(Extracted data begins)
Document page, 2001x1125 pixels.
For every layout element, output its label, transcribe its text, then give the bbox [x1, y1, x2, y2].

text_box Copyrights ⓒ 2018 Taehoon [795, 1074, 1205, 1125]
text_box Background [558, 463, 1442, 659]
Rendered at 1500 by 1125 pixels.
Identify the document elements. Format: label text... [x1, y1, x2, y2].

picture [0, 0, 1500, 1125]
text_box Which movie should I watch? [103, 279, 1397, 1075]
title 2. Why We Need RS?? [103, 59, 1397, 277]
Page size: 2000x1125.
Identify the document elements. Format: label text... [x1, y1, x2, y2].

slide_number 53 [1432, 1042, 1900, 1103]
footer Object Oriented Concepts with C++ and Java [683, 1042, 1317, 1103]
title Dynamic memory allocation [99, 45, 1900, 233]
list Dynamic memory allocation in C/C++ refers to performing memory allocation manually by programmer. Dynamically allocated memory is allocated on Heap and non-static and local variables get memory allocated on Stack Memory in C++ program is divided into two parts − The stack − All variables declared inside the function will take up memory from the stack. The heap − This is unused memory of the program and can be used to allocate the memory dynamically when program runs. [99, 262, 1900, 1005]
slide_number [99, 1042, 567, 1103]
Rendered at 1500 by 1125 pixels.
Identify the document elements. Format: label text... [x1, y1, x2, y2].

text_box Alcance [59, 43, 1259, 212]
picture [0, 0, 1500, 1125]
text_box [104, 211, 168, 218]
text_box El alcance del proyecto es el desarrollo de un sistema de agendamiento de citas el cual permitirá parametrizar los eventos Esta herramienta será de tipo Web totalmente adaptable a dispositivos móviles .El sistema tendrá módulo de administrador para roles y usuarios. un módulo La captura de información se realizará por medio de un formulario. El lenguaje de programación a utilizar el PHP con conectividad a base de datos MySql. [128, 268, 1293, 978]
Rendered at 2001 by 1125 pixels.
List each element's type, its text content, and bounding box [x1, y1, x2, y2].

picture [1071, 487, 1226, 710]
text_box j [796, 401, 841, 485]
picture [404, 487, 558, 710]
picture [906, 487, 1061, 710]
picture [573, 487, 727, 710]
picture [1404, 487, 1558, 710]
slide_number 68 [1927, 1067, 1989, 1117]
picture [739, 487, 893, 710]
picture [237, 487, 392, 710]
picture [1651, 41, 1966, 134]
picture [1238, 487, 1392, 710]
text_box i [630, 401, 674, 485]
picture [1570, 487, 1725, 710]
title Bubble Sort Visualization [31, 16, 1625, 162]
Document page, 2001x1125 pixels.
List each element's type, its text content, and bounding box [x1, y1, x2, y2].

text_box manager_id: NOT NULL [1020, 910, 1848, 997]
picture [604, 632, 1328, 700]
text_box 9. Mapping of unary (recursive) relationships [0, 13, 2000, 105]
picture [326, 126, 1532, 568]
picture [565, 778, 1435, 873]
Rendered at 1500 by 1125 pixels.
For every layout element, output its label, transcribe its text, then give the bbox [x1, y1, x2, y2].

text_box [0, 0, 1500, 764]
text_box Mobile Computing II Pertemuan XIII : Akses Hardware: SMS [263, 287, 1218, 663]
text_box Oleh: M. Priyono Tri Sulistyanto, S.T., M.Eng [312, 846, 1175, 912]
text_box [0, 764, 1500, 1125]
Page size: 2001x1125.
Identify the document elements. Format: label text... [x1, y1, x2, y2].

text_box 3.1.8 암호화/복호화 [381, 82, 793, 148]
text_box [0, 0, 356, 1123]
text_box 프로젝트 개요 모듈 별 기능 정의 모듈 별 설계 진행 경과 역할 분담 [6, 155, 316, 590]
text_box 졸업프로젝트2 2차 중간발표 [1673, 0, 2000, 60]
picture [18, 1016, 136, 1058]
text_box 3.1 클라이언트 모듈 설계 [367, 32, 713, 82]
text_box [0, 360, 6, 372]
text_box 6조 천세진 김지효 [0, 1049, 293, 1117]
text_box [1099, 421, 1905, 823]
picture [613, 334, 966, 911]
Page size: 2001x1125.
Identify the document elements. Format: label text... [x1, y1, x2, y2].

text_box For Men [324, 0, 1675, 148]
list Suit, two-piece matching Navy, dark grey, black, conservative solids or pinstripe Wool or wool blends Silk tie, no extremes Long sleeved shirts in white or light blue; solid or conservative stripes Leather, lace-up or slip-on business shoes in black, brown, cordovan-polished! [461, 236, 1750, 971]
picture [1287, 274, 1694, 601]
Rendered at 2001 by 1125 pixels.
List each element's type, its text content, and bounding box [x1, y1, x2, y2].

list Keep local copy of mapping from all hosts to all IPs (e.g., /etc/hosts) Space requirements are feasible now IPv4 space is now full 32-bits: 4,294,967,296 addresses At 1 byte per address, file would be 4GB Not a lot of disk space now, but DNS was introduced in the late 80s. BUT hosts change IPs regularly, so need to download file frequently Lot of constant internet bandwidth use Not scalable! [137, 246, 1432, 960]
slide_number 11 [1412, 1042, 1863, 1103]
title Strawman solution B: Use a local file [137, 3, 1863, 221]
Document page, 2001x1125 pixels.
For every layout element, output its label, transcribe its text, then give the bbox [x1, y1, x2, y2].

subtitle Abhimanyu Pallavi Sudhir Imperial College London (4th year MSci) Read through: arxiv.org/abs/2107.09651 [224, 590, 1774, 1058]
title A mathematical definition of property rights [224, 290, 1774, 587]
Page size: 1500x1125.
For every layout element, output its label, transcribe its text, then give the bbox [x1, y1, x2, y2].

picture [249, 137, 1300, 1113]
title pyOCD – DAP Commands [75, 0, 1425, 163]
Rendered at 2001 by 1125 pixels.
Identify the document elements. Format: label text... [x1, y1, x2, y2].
(Extracted data ends)
## What the task asks
Across the whole listing above, find every line with the string "size" and copy it.

## Solution
Page size: 2000x1125.
Page size: 2001x1125.
Page size: 2001x1125.
Page size: 1500x1125.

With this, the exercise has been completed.